Serial ini tidak hanya mengungkap soal tanda tanya hilangnya Katie, tapi terjadi pembunuhan lain, yang korbannya adalah Erin seorang gadis beranak satu, yang di malam sebelumnya dipukuli pacar baru mantan kekasihnya yang cemburuan. Dia ditemukan di sungai dengan salah satu jari terpotong dan dahi tertembus peluru. Hanya mengenakan celana dalam, tapi tidak ada tanda-tanda pemerkosaan.
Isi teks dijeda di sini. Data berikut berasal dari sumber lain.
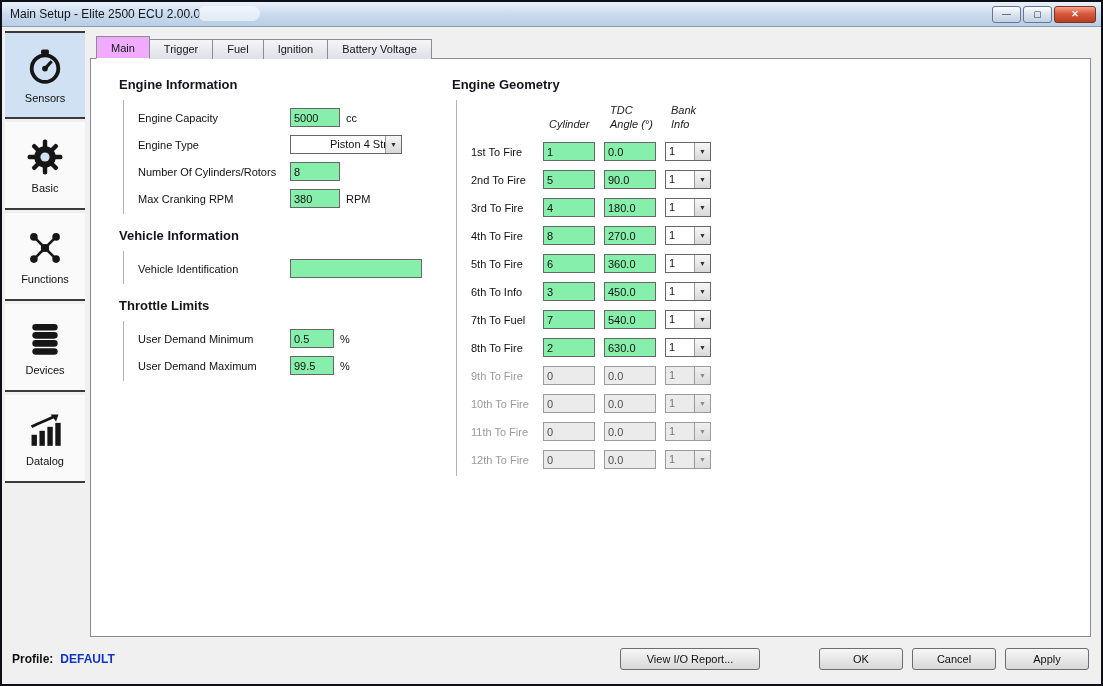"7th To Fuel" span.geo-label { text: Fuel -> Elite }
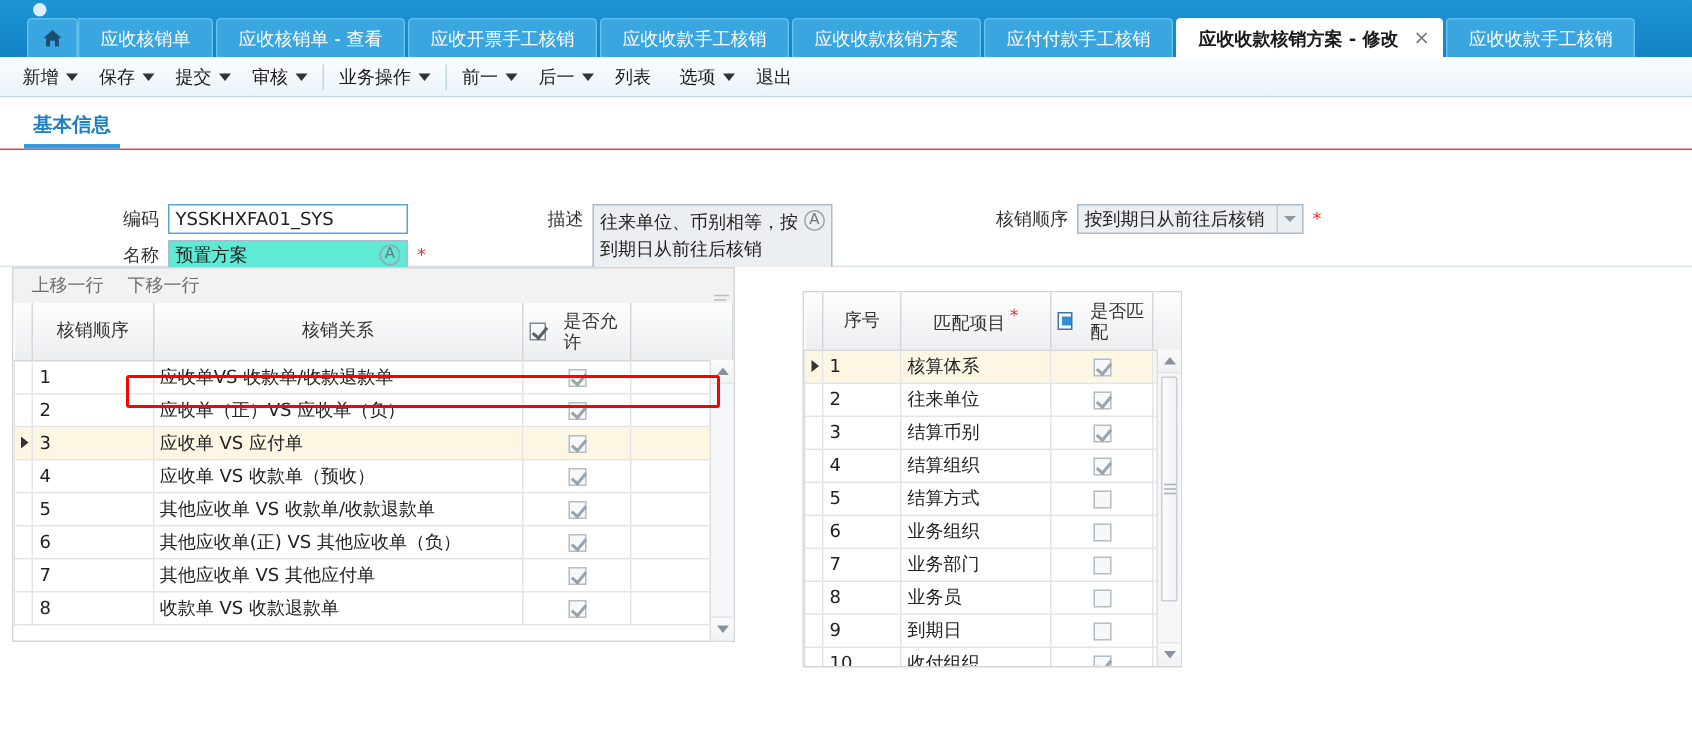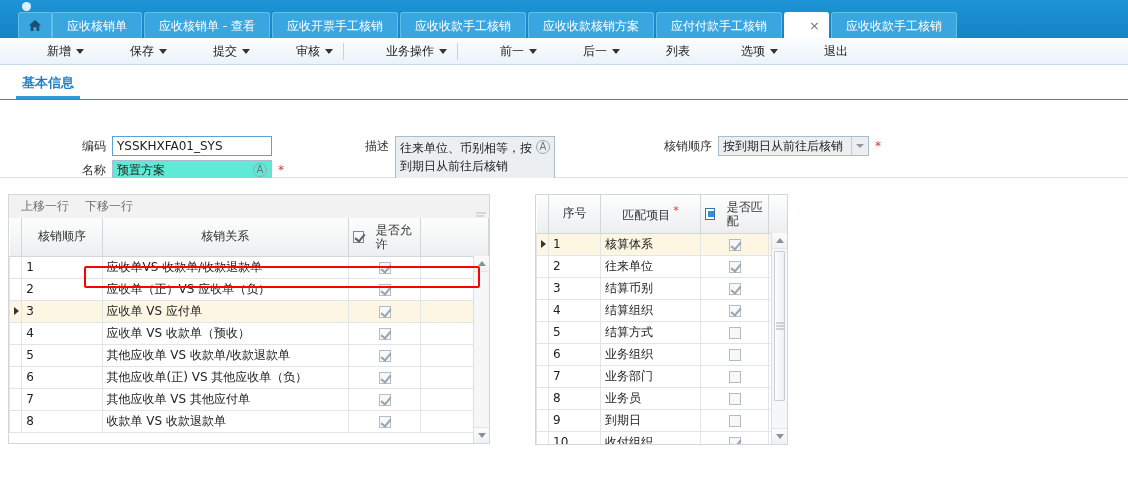"应收收款核销方案 - 修改" span { html: none -> <span>应收收款核销方案 - 修改</span> }
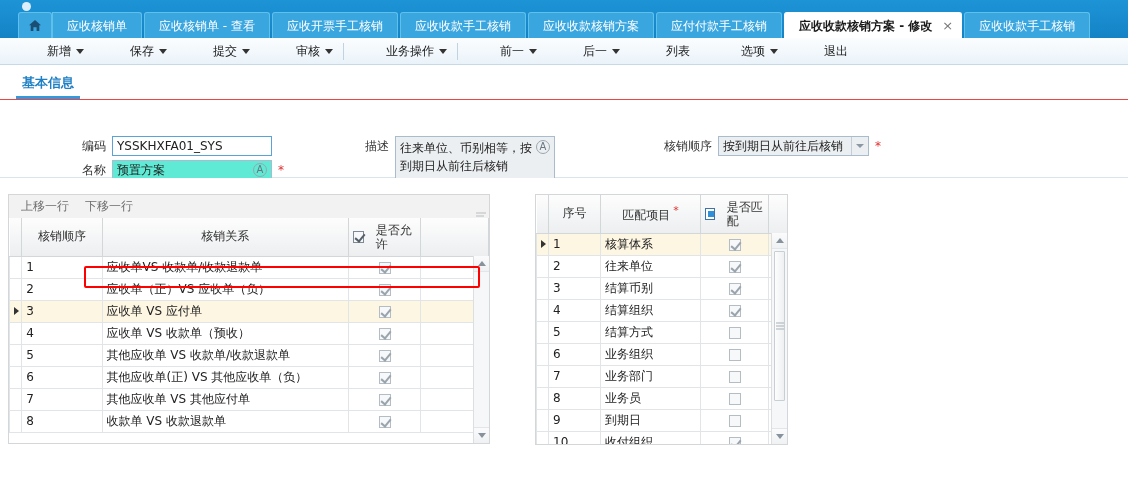"新增" .tb-item .lbl { margin-left: 32px -> none }
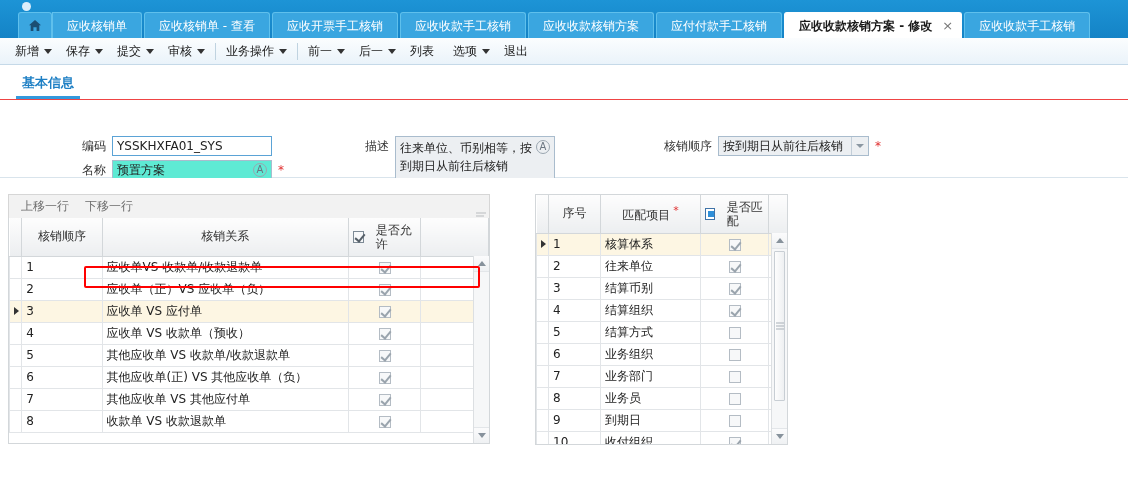"上移一行" div.panel { top: 16px -> 0px }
Penonton dibuat curiga kepada Dylan, si mantan pacar, karena punya motif, yaitu merasa terbebani dengan anak bayinya yang harus dioperasi telinganya dengan biaya tidak sedikit. Pacar baru Dylan, Brianna, juga tidak luput dari interogasi setelah Mare melihat rekaman catfish di hutan lalu dilerai oleh Siobhan, anak Mare, dan teman segengnya. Juga curiga kepada Kenny, ayah Erin, karena pria ini kelakuannya mencurigakan sekali dan dia memiliki senjata. Dan selanjutnya penonton makin dikacaukan dengan tokoh diaken, yang paling terakhir dihubungi Erin sebelum tewas. Diaken ini mengaku kedekatannya dengan Erin tapi ingin menutup-nutupi sesuatu.

Satu tindak kriminal memperlihatkan betapa menjadi pemicu dari tindakan kriminal lainnya. Ketika polisi dianggap bergerak lamban, maka main hakim sendiri adalah solusinya. Orang-orang menaruh curiga satu sama lain. Pelakunya bisa siapa saja. Motifnya bisa apa saja. Meskipun mereka punya hubungan kekerabatan, tetapi itu menjadi tidak berarti lagi. Orang-orang merasa waswas. Kejahatan berikutnya bisa terjadi kapan dan di mana saja dan pelaku siapa saja. Apakah Mare akan mampu mencegah ledakan yang berasal dari percikan api kecil semata atau malah menyerah kewalahan.